Jonas Gerckens : retour à Lorient

Trois semaines après son arrivée à Pointe-à-Pitre, Jonas Gerckens nous a reçus à Lorient, son Port d’attache en Bretagne, pour jeter un œil dans le rétroviseur de cette Route du Rhum 2018. Depuis son retour, le marin s’est partagé entre obligations médiatiques et temps consacré à ses enfants, il n’avait pas encore vraiment pris la peine de savourer.

Alors, flash back sur cette arrivée triomphale en Guadeloupe, au terme d’une traversée homérique de l’Atlantique en solitaire. Sur le ponton, les larmes se mélangeaient aux rires, pourquoi donc?

"D’abord, j’étais très fier de moi, de n’avoir rien lâché. Très content d’en finir aussi, parce que très fatigué, éreinté, même ! C’était une course titanesque, on y a laissé beaucoup d’énergie. Après 21 jours de stress, d’efforts intenses, de journées sans sommeil, on relâche la pression, on craque un peu. Et puis il y a le résultat : cette 14e place, qui représente le nouveau record belge en Classe 40"

Le plus dur pour lui comme pour les autres, la succession de trois tempêtes durant les deux premières semaines. La casse va mettre hors course 1/3 des 123 bateaux. Le danger est bien réel, les organismes sont mis à rude épreuve.

"La mer était vraiment haute, et surtout croisée. Après chaque sommet de vague, le bateau retombait, les chocs étaient horribles. On a l’impression qu’il va se casser en deux, que le mât va tomber, que ce sera la fin. Durant plusieurs jours, je n’ai quasi pas dormi ; parce qu’il fallait rester vigilant, prêt à intervenir en urgence, à cause de l’angoisse aussi, et puis parce qu’à l’intérieur, je sautais dans ma couchette à cause des coups"

Gerckens en a bavé mais il ne regrette rien. Voici son Top 3 des meilleurs moments vécus.

"D’abord, il y a ce départ, fantastique. J’en rêvais en les regardant depuis tant d’années quand j’étais gamin. Ici, y être, dans mon bateau, c’était magique. On est partis tous à toute allure mais en passant le Cap Fréhel, j’ai pris la peine de regarder la foule sur les falaises, c’était incroyable, j’en frissonne encore.

Deuxième moment fort, ça va vous étonner, mais c’est la tempête. Les éléments déchaînés, la force des vents et des vagues, l’écume sur les crêtes, c’est très impressionnant, et c’est beau, il y a quelque chose de magique. Tout ça, malgré le côté angoissant de la situation." 

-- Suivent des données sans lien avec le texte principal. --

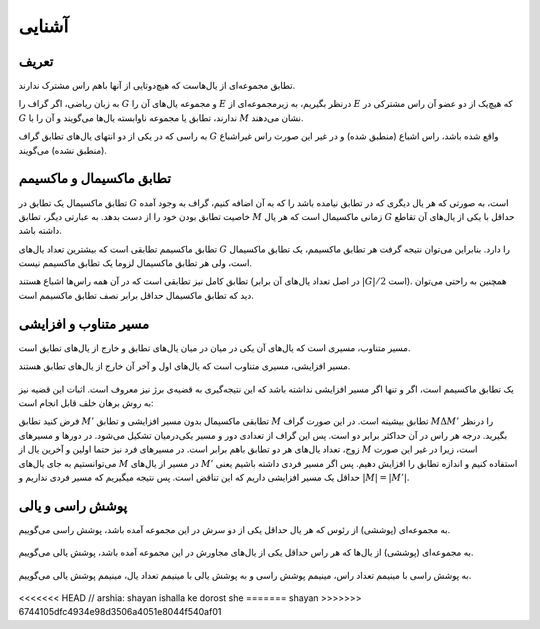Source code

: آشنایی
============

تعریف
-----------

تطابق مجموعه‌ای از یال‌هاست که هیچ‌دوتایی از آنها باهم راس مشترک ندارند.

به زبان ریاضی، اگر گراف را :math:`G` و مجموعه یال‌های آن را :math:`E` درنظر بگیریم، به زیرمجموعه‌ای از :math:`E` که هیچ‌یک از دو عضو آن راس مشترکی در :math:`G` ندارند، تطابق یا مجموعه‌ ناوابسته‌ یال‌ها می‌گویند و آن را با :math:`M` نشان می‌دهند.

به راسی که در یکی از دو انتهای یال‌های تطابق گراف  :math:`G` واقع شده باشد، راس اشباع (منطبق شده) و در غیر این صورت راس غیراشباع (منطبق نشده) می‌گویند.

.. figure:: /_static/matching_example.jpg
   :width: 50%
   :align: center
   :alt: اگه اینترنت یارو آشغال باشه این میاد

تطابق ماکسیمال و ماکسیمم
------------------------------

تطابق ماکسیمال یک تطابق در :math:`G` است، به صورتی که هر یال دیگری که در تطابق نیامده باشد را که به آن اضافه کنیم، گراف به وجود آمده خاصیت تطابق بودن خود را از دست بدهد. به عبارتی دیگر، تطابق :math:`M` زمانی ماکسیمال است که هر یال :math:`G` حداقل با یکی از یال‌های آن تقاطع داشته باشد.

تطابق ماکسیمم تطابقی است که بیشترین تعداد یال‌های :math:`G` را دارد. بنابراین می‌توان نتیجه گرفت هر تطابق ماکسیمم، یک تطابق ماکسیمال است، ولی هر تطابق ماکسیمال لزوما یک تطابق ماکسیمم نیست.

تطابق کامل نیز تطابقی است که در آن همه راس‌ها اشباع هستند (در اصل تعداد یال‌های آن برابر :math:`|G| / 2` است). همچنین به راحتی می‌توان دید که تطابق ماکسیمال حداقل برابر نصف تطابق ماکسیمم است.

.. figure:: /_static/matchings.png
   :width: 50%
   :align: center
   :alt: اگه اینترنت یارو آشغال باشه این میاد

مسیر متناوب و افزایشی
-------------------------

مسیر متناوب، مسیری است که یال‌های آن یکی در میان در میان یال‌های تطابق و خارج از یال‌های تطابق است.

مسیر افزایشی، مسیری متناوب است که یال‌های اول و آخر آن خارج از یال‌های تطابق هستند.

.. figure:: /_static/matching_paths.png
   :width: 50%
   :align: center
   :alt: اگه اینترنت یارو آشغال باشه این میاد

یک تطابق ماکسیمم است، اگر و تنها اگر مسیر افزایشی نداشته باشد که این نتیجه‌گیری به قضیه‌ی برژ نیز معروف است. اثبات این قضیه نیز به روش برهان خلف قابل انجام است:

فرض کنید تطابق :math:`M'` تطابقی ماکسیمال بدون مسیر افزایشی و تطابق :math:`M` تطابق بیشینه است. در این صورت گراف  :math:`M \Delta M'` را درنظر بگیرید. درجه هر راس در آن حداکثر برابر دو است. پس این گراف از تعدادی دور و مسیر یکی‌درمیان تشکیل می‌شود. در دور‌ها و مسیرهای زوج، تعداد یال‌های هر دو تطابق باهم برابر است. در مسیرهای فرد نیز حتما اولین و آخرین یال از :math:`M` است، زیرا در غیر این صورت می‌توانستیم به جای یال‌های :math:`M` در مسیر از یال‌های :math:`M'` استفاده کنیم و اندازه تطابق را افزایش دهیم. پس اگر مسیر فردی داشته باشیم یعنی حداقل یک مسیر افزایشی داریم که این تناقض است. پس نتیجه میگیریم که مسیر فردی نداریم و :math:`|M| = |M'|`.

.. figure:: /_static/matching_diff.jpg
   :width: 50%
   :align: center
   :alt: اگه اینترنت یارو آشغال باشه این میاد


پوشش راسی و یالی
----------------------

به مجموعه‌ای (پوششی) از رئوس که هر یال حداقل یکی از دو سرش در این مجموعه آمده باشد، پوشش راسی می‌گوییم.

.. figure:: /_static/vertex_cover.png
   :width: 30%
   :align: center
   :alt: اگه اینترنت یارو آشغال باشه این میاد

به مجموعه‌ای (پوششی) از یال‌ها که هر راس حداقل یکی از یال‌های مجاورش در این مجموعه آمده باشد، پوشش یالی می‌گوییم.

.. figure:: /_static/edge_cover.png
   :width: 30%
   :align: center
   :alt: اگه اینترنت یارو آشغال باشه این میاد

به پوشش راسی با مینیمم تعداد راس، مینیمم پوشش راسی و به پوشش یالی با مینیمم تعداد یال، مینیمم پوشش یالی می‌گوییم.

.. figure:: /_static/min_vertex_cover.png
   :width: 30%
   :align: center
   :alt: اگه اینترنت یارو آشغال باشه این میاد

.. figure:: /_static/min_edge_cover.png
   :width: 30%
   :align: center
   :alt: اگه اینترنت یارو آشغال باشه این میاد

<<<<<<< HEAD
// arshia: shayan ishalla ke dorost she
=======
shayan
>>>>>>> 6744105dfc4934e98d3506a4051e8044f540af01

A l’arrivée, in extremis et suite à un dernier coup de force, notre homme s’empare de la 14e place, synonyme de nouveau record de Belgique en Classe 40. Pourtant, ce moment fort n’intègre pas explicitement son Top 3.

"Mon 3e moment heureux, c’est le tour de la Guadeloupe, le final de feu pour arracher la 14e place, mais surtout, l’accueil que des Belges m’ont réservé. J’adore ce qui représente la Belgique, et là il y avait des drapeaux noir-jaune-rouge partout, c’était très émouvant pour moi".

Durant la course, Jonas savait que sa page Facebook, sa boîte mail et son compte Twitter abritaient de nombreux messages d’encouragement. Mais c’est lorsqu’il en a découvert l’étendue et l’intensité qu’il a pris conscience de l’engouement qu’il avait suscité en Belgique.

"Trois semaines après, je suis toujours en train de répondre aux messages reçus, parce que je souhaite répondre à tous. Avant, je le faisais aussi, mais il n’y en avait que quelques dizaines ; ici, ce sont des centaines ! Par ailleurs, la médiatisation dont j’ai fait l’objet est impressionnante aussi".

Pour Jonas Gerckens, il y aura donc un "avant" et un "après" Route du Rhum 2018.

Le skipper belge a le vent en poupe, ses horizons ne cessent de grandir.